### Problem statement
Copy the complete listing exactly as shown.

### Data provided
::::

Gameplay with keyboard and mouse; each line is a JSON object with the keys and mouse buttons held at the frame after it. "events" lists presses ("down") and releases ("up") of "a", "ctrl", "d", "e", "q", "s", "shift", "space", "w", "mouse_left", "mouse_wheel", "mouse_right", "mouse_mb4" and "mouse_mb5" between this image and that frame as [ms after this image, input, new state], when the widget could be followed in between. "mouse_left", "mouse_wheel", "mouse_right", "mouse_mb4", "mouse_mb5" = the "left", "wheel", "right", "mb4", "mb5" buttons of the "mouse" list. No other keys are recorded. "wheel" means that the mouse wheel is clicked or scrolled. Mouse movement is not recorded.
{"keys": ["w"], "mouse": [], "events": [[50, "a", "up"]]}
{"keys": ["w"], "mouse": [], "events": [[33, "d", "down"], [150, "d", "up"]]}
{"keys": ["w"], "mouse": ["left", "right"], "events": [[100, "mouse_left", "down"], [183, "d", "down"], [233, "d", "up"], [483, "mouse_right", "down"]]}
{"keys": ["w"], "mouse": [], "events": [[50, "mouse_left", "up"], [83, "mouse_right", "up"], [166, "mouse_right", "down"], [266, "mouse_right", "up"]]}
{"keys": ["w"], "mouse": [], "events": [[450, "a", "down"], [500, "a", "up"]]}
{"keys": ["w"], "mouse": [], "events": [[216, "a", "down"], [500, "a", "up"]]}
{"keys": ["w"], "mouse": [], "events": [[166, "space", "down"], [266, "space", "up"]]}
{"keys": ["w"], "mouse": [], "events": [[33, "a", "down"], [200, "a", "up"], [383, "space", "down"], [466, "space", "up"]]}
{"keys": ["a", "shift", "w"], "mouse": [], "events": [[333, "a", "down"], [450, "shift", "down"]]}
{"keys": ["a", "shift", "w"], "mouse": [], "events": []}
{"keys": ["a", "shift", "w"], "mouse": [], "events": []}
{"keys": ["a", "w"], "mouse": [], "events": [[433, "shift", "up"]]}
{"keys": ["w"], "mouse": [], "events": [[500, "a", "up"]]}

::::

### Answer space
Gameplay with keyboard and mouse; each line is a JSON object with the keys and mouse buttons held at the frame after it. "events" lists presses ("down") and releases ("up") of "a", "ctrl", "d", "e", "q", "s", "shift", "space", "w", "mouse_left", "mouse_wheel", "mouse_right", "mouse_mb4" and "mouse_mb5" between this image and that frame as [ms after this image, input, new state], when the widget could be followed in between. "mouse_left", "mouse_wheel", "mouse_right", "mouse_mb4", "mouse_mb5" = the "left", "wheel", "right", "mb4", "mb5" buttons of the "mouse" list. No other keys are recorded. "wheel" means that the mouse wheel is clicked or scrolled. Mouse movement is not recorded.
{"keys": ["w"], "mouse": [], "events": [[50, "a", "up"]]}
{"keys": ["w"], "mouse": [], "events": [[33, "d", "down"], [150, "d", "up"]]}
{"keys": ["w"], "mouse": ["left", "right"], "events": [[100, "mouse_left", "down"], [183, "d", "down"], [233, "d", "up"], [483, "mouse_right", "down"]]}
{"keys": ["w"], "mouse": [], "events": [[50, "mouse_left", "up"], [83, "mouse_right", "up"], [166, "mouse_right", "down"], [266, "mouse_right", "up"]]}
{"keys": ["w"], "mouse": [], "events": [[450, "a", "down"], [500, "a", "up"]]}
{"keys": ["w"], "mouse": [], "events": [[216, "a", "down"], [500, "a", "up"]]}
{"keys": ["w"], "mouse": [], "events": [[166, "space", "down"], [266, "space", "up"]]}
{"keys": ["w"], "mouse": [], "events": [[33, "a", "down"], [200, "a", "up"], [383, "space", "down"], [466, "space", "up"]]}
{"keys": ["a", "shift", "w"], "mouse": [], "events": [[333, "a", "down"], [450, "shift", "down"]]}
{"keys": ["a", "shift", "w"], "mouse": [], "events": []}
{"keys": ["a", "shift", "w"], "mouse": [], "events": []}
{"keys": ["a", "w"], "mouse": [], "events": [[433, "shift", "up"]]}
{"keys": ["w"], "mouse": [], "events": [[500, "a", "up"]]}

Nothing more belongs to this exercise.